Tether entered Uruguay in 2023 with big ambitions. It partnered with a local company and announced plans for a major investment estimated at around half a billion dollars. The vision included building multiple data-processing centers across regions like Florida and Tacuarembó, along with a large 300-megawatt hybrid wind-and-solar energy facility designed to power the mining infrastructure. By the time operations began slowing down, the company had already spent roughly $100 million and had allocated another $50 million toward infrastructure that was intended to be transferred to the country’s national electricity grid.

However, the company soon ran into major obstacles. Uruguay’s energy prices were significantly higher than expected, especially due to the lack of access to more cost-effective high-voltage transmission contracts. Instead, Tether was forced to work with standard tariffs that made large-scale mining increasingly unprofitable. Negotiations to adjust the tariffs continued for nearly two years but never resulted in an agreement.

The situation worsened in mid-2025 when the national electricity provider cut power to Tether’s facilities.
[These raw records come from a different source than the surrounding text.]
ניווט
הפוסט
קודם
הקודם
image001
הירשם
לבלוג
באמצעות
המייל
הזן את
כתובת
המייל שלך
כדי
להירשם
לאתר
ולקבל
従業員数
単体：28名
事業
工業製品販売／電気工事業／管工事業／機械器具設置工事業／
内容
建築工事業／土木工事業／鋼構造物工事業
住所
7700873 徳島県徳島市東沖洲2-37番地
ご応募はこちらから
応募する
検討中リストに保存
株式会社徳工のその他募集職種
The decision reportedly stemmed from several million dollars in unpaid electricity bills that had built up as the company struggled with the rising operational costs. Losing power crippled mining output and effectively halted expansion plans, causing further financial strain.
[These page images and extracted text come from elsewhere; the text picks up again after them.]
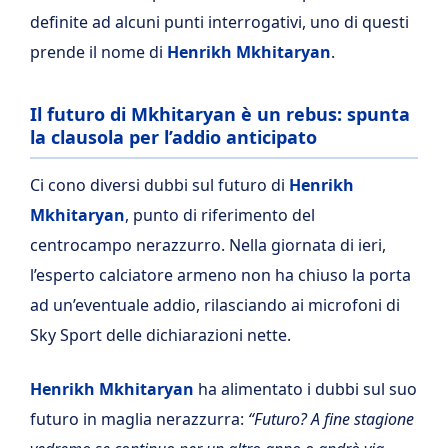
definite ad alcuni punti interrogativi, uno di questi
prende il nome di
Henrikh
Mkhitaryan
.
Il futuro di Mkhitaryan è un rebus: spunta
la clausola per l’addio anticipato
Ci cono diversi dubbi sul futuro di
Henrikh
Mkhitaryan
, punto di riferimento del
centrocampo nerazzurro. Nella giornata di ieri,
l’esperto calciatore armeno non ha chiuso la porta
ad un’eventuale addio, rilasciando ai microfoni di
Sky Sport delle dichiarazioni nette.
Henrikh Mkhitaryan
ha alimentato i dubbi sul suo
futuro in maglia nerazzurra:
“Futuro?
A fine stagione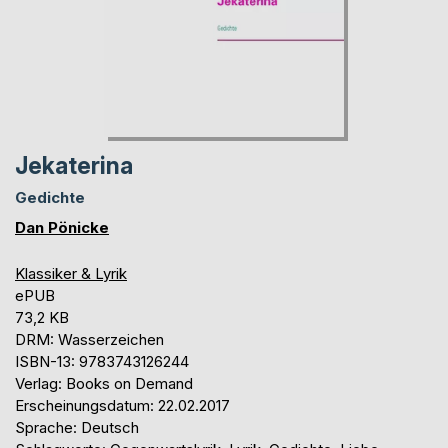
Jekaterina
Gedichte
Dan Pönicke
Klassiker & Lyrik
ePUB
73,2 KB
DRM: Wasserzeichen
ISBN-13: 9783743126244
Verlag: Books on Demand
Erscheinungsdatum: 22.02.2017
Sprache: Deutsch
Eventually, Tether notified Uruguay’s Ministry of Labor and Social Security that it would be shutting down its operations and dismissing the majority of its local workforce. Out of its 38 employees in the country, 30 were laid off as the company began the exit process.

In summary, despite bold plans and significant early investment, Tether’s Uruguayan project collapsed under the weight of high electricity prices, unresolved tariff negotiations, and accumulating energy debt. The company ultimately determined that it could not maintain operations or continue investing under the existing conditions, leading to a full withdrawal from Uruguay’s crypto-mining sector.